● Exercise brief
Show each line of the entries below in which the word "teams" appears.

(Stored items)
%%

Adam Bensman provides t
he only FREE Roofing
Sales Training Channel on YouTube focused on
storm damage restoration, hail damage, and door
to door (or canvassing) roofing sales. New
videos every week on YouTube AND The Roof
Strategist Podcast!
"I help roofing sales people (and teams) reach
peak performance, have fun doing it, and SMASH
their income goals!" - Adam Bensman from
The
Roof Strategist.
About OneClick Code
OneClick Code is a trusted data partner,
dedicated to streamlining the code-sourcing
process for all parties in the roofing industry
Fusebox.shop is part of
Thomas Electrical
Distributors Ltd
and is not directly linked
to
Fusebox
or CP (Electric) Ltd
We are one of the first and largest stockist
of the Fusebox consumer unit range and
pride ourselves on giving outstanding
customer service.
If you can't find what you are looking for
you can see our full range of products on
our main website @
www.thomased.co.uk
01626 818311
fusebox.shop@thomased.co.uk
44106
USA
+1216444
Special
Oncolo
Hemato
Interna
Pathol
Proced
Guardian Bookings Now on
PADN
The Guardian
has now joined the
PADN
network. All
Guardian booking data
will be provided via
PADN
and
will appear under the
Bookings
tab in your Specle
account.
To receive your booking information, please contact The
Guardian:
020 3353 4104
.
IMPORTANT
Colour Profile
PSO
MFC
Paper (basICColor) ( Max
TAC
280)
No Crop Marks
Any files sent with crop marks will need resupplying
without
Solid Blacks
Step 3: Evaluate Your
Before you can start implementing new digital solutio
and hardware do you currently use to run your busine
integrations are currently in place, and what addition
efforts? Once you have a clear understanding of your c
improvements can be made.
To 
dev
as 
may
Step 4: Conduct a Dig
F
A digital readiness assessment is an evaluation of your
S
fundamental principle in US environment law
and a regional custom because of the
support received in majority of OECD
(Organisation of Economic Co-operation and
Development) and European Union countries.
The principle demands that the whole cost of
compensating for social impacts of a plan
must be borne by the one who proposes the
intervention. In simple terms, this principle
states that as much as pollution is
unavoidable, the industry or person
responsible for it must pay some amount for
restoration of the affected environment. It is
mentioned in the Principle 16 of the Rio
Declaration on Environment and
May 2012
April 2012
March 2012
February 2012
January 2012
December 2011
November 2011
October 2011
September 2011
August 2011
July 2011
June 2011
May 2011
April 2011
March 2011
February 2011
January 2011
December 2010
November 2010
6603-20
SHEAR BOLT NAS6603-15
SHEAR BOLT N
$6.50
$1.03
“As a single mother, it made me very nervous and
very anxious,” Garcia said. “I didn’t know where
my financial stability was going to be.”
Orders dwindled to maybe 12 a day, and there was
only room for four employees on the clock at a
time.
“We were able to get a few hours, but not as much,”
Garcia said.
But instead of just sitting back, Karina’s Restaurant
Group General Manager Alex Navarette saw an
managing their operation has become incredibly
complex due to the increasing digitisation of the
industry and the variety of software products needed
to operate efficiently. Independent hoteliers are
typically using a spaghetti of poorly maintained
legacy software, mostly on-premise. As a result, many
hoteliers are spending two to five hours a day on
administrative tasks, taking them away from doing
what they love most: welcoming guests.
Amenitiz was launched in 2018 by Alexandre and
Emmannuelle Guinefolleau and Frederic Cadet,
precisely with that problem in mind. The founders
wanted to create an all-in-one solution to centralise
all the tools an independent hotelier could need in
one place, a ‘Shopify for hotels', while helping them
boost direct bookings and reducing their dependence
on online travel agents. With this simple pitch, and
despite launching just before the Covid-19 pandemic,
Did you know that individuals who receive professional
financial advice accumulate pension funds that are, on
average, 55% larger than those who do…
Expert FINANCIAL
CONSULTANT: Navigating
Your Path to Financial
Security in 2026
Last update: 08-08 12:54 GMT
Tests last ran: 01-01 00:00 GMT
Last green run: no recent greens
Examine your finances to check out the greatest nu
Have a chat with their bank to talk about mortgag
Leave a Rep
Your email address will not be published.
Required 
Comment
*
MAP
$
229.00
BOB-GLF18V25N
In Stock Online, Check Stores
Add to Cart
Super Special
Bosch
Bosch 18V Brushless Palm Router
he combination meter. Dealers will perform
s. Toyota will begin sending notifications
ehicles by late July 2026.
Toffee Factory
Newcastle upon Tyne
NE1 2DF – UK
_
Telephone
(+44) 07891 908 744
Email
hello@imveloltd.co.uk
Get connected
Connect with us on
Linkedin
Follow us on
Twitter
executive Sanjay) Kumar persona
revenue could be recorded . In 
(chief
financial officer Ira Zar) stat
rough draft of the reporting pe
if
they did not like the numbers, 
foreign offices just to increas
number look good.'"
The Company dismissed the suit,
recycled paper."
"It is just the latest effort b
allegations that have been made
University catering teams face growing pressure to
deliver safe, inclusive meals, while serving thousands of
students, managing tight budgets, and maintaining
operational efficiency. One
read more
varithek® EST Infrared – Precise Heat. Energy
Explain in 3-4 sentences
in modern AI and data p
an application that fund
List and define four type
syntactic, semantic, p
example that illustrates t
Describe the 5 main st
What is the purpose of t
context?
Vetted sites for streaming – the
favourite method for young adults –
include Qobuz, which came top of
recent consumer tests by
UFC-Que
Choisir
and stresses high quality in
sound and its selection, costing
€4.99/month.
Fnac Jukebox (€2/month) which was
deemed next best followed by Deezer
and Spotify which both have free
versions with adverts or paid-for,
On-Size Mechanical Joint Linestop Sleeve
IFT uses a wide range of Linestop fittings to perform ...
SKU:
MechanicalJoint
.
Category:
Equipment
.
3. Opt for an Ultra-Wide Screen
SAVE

%%

● Response to the exercise
"I help roofing sales people (and teams) reach
University catering teams face growing pressure to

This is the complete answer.